Marcus Omofuma starb bei seiner Abschiebung
Das brachte ihm durchaus Zustimmung ein – ganz anders als etwa der Fall des Marcus Omofuma, eines 25-jährigen Asylbewerbers aus Nigeria, der bei einem Abschiebeflug aus Wien nach Sofia ums Leben kam. Er war wie ein Paket verklebt und gefesselt gewesen, hatte um Luft gerungen und stark geschwitzt. Augenzeugen und Mediziner gingen davon aus, dass der Nigerianer durch die brutale Fesselung erstickt war. Der Fall löste weit über Österreich massive Empörung aus. Die Verantwortlichen brandmarkten Omofuma als Drogendealer, als Mafiaboss. Und Reiter sollte in einer total aufgeheizten Stimmung die Todesursache klären.

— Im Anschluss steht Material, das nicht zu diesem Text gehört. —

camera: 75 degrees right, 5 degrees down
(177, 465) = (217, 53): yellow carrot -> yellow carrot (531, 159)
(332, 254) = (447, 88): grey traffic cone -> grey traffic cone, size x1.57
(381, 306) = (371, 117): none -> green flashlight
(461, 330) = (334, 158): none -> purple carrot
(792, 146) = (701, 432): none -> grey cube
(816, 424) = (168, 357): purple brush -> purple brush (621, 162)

Reiter sagt Klenk, der Fall habe ihn traumatisiert, weil seine Arbeit «instrumentalisiert» worden sei. Er hatte als Todesursache nicht «Ersticken» diagnostiziert, sondern «Herzversagen infolge einer vorbestehenden Herzmuskelentzündung in Kombination mit massiver Anstrengung und Aufregung». Das war den einen zu wenig und den anderen zu viel. Dabei hatte Reiter auch geschrieben, das Verkleben des Mundes habe einen «qualvollen Zustand» herbeigeführt. Der Wissenschaftler war in die Mühlen der Politik geraten.
Klenk berichtet, neben netten Kuriositäten, klassischen Mordfällen und historischen Recherchen, auch von einem weiteren Politikum: der Geschichte des Deutsch-Libanesen Khaled al-Masri. Der war vom US-Geheimdienst mit einem Mitwisser der Attentate vom 11. September verwechselt, in Mazedonien entführt, gefoltert – und schliesslich wieder freigelassen worden. Forensiker hatten damals unter anderem anhand einer Haaranalyse nachweisen können, dass al-Masris Geschichte stimmte.

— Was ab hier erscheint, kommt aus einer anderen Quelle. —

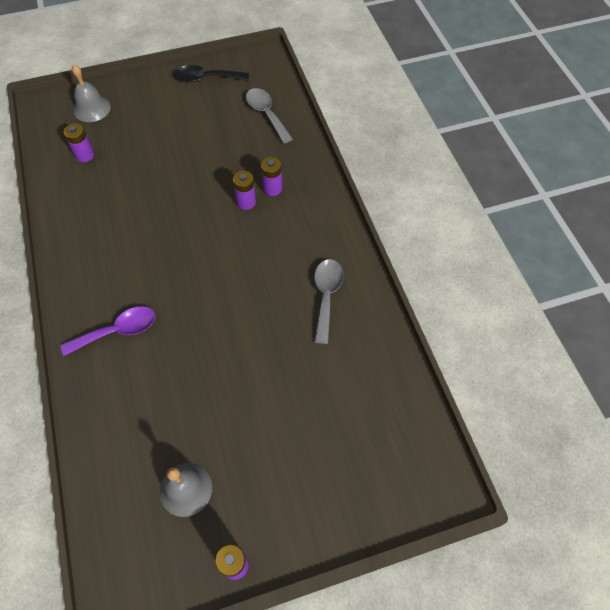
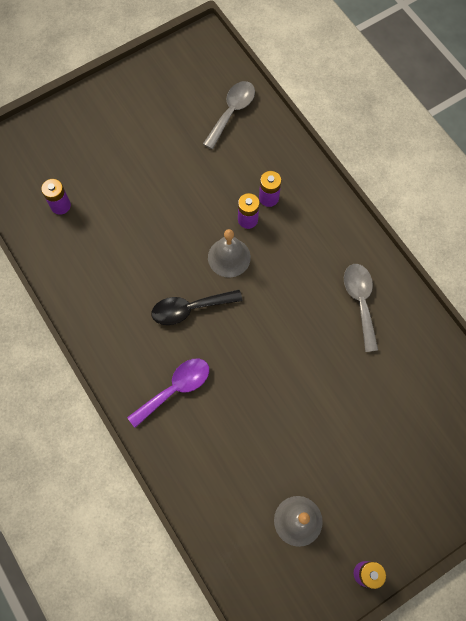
camera: 15 degrees left, 10 degrees up
(92, 108) = (44, 147): grey bell -> grey bell (229, 257)
(206, 78) = (152, 82): black spoon -> black spoon (190, 309)
(266, 114) = (232, 112): grey spoon -> grey spoon turned 75 degrees clockwise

Der Politskandal führt den Autor gemeinsam mit Reiter zu Ludwig van Beethoven – und zeigt, warum die Wahrheit manchmal, sprichwörtlich, um Haaresbreite übersehen werden kann. Anhand von Beethovens üppigen Locken hatte zahlreiche Forscher mittels Haaranalysen immer wieder herauszufinden versucht, woran er gestorben sei und ob sich ein Hinweis auf seine frühe Taubheit finde.
Reiter meinte, nachweisen zu können, dass eine Locke, die in den USA aufgetaucht war, darauf verwies, dass eine ärztliche Behandlung des schwerkranken Beethoven mit damals üblichen Bleipflastern seinen Tod zumindest beschleunigt habe. Allerdings kam 2022 massiver Widerspruch eines anderen Experten, der wiederum nachgewiesen haben will, dass die von Reiter untersuchte Locke gar nicht vom berühmten Komponisten stammt.
So ist «Über Leben und Tod» am Ende auch eine Erzählung davon, dass auch renommierte Wissenschaftler wie Christian Reiter einmal irren können.